- _Work required_
Each line in the entries below that holds the string "filterUnits" is to be listed.

Stored data entries:
= Beginning of Section =

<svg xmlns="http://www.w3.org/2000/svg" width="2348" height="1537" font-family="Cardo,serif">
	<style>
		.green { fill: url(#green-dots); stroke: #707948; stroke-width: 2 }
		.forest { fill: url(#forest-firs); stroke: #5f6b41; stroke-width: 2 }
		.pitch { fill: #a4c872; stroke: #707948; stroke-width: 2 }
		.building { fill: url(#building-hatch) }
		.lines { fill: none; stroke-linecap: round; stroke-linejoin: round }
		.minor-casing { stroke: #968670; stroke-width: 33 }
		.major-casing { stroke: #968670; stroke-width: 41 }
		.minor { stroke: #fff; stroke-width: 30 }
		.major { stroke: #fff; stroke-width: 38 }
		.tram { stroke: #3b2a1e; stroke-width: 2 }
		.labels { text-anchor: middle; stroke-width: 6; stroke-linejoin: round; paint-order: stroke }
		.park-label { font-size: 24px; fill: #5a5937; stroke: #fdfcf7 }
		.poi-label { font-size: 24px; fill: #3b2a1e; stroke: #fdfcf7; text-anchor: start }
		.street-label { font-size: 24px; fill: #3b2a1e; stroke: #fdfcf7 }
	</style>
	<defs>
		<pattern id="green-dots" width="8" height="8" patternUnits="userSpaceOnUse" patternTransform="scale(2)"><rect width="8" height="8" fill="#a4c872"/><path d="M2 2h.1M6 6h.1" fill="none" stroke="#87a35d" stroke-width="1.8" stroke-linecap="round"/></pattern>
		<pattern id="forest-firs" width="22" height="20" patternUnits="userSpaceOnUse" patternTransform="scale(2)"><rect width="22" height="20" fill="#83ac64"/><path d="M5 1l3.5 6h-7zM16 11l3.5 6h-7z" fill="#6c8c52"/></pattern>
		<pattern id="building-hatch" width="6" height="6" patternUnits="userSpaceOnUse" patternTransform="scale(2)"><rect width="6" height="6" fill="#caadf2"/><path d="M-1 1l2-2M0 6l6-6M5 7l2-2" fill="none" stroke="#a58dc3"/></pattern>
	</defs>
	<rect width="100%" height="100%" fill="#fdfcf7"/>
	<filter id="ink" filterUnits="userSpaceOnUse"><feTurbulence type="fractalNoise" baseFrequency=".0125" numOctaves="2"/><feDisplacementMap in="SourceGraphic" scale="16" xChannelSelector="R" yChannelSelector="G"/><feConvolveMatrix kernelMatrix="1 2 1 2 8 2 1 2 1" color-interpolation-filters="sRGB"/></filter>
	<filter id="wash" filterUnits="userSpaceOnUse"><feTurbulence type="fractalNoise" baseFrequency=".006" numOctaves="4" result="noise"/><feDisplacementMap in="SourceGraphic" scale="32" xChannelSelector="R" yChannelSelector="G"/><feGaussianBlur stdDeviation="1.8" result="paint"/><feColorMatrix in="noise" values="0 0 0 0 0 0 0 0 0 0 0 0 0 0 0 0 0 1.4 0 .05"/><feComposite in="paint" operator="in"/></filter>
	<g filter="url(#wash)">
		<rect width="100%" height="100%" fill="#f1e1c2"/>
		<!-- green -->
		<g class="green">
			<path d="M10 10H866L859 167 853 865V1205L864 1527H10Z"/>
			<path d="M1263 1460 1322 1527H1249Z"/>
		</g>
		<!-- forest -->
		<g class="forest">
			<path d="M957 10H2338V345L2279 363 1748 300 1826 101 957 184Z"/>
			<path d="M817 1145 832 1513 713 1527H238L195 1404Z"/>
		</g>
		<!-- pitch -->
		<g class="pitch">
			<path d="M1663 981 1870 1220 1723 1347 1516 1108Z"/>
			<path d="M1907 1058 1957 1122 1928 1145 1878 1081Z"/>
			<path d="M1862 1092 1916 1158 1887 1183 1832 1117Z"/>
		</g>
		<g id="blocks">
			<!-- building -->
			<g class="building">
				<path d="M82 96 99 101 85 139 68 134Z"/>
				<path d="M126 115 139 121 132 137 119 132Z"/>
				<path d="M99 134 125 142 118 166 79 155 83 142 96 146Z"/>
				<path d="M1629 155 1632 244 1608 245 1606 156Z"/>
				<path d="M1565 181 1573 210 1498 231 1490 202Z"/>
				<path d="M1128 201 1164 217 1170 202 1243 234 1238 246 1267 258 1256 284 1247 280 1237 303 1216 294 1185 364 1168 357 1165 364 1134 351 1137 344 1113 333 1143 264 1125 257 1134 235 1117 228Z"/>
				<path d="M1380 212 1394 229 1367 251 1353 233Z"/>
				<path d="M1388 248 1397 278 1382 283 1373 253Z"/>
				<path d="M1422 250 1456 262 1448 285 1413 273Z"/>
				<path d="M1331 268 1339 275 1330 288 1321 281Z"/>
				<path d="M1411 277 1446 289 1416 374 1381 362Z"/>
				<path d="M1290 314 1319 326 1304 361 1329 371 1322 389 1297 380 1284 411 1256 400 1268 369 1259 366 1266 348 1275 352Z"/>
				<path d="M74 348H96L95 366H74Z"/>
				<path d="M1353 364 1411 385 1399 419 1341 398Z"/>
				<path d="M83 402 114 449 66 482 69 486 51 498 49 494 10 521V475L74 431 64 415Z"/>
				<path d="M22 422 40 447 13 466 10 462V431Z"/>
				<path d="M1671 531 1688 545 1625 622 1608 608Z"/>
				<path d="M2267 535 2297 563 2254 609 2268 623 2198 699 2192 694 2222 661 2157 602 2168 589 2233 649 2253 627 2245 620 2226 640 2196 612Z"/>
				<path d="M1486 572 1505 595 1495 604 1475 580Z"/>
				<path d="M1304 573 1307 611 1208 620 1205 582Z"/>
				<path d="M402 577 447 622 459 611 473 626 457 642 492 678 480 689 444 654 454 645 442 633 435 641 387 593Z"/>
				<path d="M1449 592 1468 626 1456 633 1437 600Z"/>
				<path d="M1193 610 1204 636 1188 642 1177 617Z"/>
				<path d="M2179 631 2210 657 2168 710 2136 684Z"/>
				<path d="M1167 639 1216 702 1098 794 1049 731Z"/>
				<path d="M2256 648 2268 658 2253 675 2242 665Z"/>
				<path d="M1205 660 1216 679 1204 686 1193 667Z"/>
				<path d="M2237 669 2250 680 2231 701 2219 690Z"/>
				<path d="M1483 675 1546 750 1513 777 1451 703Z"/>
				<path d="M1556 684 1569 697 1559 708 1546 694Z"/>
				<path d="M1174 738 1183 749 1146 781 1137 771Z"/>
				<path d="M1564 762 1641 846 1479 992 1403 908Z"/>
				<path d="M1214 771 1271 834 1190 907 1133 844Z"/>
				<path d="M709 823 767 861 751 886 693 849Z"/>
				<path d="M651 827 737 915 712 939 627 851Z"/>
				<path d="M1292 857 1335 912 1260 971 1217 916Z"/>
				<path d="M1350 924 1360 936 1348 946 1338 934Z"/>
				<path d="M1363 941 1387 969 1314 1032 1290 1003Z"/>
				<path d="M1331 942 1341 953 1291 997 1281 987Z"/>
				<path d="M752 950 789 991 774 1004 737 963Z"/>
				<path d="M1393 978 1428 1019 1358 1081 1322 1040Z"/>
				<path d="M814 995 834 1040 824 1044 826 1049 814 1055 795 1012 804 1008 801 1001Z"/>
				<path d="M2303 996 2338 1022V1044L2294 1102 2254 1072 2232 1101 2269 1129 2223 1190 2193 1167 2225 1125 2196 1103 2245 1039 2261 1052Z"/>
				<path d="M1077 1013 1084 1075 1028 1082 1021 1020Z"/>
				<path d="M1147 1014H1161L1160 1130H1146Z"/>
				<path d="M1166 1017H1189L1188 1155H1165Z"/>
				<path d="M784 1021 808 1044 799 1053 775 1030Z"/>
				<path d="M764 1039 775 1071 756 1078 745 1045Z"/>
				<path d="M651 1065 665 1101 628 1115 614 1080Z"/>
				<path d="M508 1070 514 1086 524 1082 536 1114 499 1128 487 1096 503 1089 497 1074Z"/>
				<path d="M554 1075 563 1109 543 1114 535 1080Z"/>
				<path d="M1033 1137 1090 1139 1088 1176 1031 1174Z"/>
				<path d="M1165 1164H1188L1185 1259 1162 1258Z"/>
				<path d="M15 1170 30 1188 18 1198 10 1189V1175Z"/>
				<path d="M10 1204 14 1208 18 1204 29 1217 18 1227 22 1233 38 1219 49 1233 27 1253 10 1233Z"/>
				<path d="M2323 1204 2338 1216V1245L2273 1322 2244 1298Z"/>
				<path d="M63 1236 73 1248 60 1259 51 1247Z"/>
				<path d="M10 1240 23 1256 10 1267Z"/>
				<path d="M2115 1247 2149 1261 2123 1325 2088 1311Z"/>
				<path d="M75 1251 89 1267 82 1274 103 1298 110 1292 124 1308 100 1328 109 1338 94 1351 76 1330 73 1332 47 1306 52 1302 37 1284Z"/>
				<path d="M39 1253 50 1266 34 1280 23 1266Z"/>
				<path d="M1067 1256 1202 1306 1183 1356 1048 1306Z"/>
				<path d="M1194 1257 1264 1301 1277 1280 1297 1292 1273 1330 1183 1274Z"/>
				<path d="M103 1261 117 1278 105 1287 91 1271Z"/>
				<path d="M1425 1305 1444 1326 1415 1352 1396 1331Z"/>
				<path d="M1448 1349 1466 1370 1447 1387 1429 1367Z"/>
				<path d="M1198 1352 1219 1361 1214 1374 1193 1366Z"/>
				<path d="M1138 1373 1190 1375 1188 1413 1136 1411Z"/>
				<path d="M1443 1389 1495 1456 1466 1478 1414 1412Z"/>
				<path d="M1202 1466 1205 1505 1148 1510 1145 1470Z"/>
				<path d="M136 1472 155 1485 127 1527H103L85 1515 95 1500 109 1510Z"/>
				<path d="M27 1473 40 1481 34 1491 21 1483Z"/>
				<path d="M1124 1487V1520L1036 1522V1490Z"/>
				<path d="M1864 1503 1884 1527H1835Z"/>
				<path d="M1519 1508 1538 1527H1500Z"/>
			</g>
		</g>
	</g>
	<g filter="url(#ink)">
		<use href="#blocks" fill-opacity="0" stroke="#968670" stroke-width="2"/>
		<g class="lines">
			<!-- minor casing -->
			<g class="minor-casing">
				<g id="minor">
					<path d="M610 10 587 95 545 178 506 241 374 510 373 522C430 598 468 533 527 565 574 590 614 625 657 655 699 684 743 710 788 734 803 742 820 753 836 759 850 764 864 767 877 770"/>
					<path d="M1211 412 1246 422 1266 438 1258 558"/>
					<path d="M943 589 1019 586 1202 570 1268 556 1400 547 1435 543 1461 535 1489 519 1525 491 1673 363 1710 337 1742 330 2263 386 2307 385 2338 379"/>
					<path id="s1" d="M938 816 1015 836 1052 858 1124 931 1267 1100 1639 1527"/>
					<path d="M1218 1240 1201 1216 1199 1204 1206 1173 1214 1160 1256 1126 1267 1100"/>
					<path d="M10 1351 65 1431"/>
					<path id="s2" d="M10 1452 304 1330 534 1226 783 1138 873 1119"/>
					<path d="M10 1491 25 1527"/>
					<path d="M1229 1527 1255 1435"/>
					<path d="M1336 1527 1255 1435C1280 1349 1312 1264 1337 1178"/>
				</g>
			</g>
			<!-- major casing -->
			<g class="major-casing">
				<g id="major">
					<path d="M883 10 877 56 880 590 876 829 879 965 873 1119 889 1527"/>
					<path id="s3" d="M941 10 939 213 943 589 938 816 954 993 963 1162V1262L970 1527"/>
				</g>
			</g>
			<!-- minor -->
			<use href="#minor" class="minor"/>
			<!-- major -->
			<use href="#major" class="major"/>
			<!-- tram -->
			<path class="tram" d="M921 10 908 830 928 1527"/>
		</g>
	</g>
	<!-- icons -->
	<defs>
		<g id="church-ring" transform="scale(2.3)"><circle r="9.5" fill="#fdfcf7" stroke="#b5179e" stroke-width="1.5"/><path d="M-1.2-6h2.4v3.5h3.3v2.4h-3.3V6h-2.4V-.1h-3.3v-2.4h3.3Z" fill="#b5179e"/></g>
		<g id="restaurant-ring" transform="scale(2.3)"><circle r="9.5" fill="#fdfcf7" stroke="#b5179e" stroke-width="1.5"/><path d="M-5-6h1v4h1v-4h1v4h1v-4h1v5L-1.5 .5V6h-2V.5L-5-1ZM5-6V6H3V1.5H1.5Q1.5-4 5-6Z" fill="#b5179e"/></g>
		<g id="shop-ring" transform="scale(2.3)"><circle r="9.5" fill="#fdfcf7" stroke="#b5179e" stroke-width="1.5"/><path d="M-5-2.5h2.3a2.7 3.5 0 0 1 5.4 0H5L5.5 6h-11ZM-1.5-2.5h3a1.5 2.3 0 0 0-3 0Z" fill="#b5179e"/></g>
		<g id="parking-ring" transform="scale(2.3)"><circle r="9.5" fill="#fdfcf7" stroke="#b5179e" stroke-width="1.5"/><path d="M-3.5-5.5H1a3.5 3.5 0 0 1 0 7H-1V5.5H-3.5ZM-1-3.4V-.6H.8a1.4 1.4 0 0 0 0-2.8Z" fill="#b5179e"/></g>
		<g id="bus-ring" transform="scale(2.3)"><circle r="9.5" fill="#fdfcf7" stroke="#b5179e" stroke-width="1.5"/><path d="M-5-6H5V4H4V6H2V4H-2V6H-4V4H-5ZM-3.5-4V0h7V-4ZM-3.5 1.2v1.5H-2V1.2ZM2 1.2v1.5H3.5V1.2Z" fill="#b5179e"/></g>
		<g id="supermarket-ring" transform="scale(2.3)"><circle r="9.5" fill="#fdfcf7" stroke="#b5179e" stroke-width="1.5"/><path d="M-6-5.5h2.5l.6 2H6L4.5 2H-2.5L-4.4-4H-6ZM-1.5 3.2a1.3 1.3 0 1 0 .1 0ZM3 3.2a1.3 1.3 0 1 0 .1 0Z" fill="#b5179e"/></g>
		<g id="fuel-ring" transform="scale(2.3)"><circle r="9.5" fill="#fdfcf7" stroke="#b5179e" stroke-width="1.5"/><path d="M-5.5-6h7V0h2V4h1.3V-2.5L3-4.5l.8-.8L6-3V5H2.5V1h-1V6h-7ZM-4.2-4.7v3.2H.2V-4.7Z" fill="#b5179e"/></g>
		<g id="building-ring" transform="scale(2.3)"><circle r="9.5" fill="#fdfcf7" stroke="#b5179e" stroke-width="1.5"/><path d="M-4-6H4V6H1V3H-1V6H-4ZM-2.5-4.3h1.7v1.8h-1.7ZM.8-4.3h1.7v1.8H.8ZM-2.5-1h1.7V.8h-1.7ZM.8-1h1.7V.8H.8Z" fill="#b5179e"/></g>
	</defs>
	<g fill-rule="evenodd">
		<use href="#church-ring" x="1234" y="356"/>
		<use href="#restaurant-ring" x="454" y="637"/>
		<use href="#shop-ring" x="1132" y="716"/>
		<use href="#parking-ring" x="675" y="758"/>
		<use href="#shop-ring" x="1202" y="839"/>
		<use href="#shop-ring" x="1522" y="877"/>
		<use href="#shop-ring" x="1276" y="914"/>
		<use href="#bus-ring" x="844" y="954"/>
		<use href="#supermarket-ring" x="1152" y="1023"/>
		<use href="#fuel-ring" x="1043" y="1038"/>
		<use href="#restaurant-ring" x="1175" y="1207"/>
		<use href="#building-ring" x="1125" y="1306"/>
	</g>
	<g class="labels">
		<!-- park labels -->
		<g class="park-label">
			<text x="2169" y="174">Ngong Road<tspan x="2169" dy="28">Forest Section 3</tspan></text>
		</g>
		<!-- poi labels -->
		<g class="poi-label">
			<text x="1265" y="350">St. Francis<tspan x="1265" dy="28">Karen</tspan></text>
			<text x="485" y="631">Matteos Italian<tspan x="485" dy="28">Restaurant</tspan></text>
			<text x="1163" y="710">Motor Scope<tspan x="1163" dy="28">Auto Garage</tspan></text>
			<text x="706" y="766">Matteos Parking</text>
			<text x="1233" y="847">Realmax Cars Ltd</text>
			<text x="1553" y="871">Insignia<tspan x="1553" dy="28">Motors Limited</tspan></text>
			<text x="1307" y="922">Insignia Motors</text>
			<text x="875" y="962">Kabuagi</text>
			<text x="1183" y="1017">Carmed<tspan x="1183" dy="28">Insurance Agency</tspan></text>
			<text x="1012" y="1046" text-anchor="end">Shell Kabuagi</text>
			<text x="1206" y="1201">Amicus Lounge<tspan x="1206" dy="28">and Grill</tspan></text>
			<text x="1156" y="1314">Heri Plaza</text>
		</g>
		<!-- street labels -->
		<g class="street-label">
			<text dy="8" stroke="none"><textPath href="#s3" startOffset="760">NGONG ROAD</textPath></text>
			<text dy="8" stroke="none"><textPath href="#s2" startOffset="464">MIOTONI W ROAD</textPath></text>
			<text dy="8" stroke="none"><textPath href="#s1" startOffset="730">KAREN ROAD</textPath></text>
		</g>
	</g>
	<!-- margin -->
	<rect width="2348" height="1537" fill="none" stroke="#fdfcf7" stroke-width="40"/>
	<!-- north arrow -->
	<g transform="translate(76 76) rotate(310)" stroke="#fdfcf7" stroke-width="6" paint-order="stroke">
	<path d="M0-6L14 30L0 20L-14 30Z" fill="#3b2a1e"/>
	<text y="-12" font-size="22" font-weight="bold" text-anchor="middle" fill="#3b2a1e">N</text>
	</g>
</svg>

= End of Section =

- _Your solution_
	<filter id="ink" filterUnits="userSpaceOnUse"><feTurbulence type="fractalNoise" baseFrequency=".0125" numOctaves="2"/><feDisplacementMap in="SourceGraphic" scale="16" xChannelSelector="R" yChannelSelector="G"/><feConvolveMatrix kernelMatrix="1 2 1 2 8 2 1 2 1" color-interpolation-filters="sRGB"/></filter>
	<filter id="wash" filterUnits="userSpaceOnUse"><feTurbulence type="fractalNoise" baseFrequency=".006" numOctaves="4" result="noise"/><feDisplacementMap in="SourceGraphic" scale="32" xChannelSelector="R" yChannelSelector="G"/><feGaussianBlur stdDeviation="1.8" result="paint"/><feColorMatrix in="noise" values="0 0 0 0 0 0 0 0 0 0 0 0 0 0 0 0 0 1.4 0 .05"/><feComposite in="paint" operator="in"/></filter>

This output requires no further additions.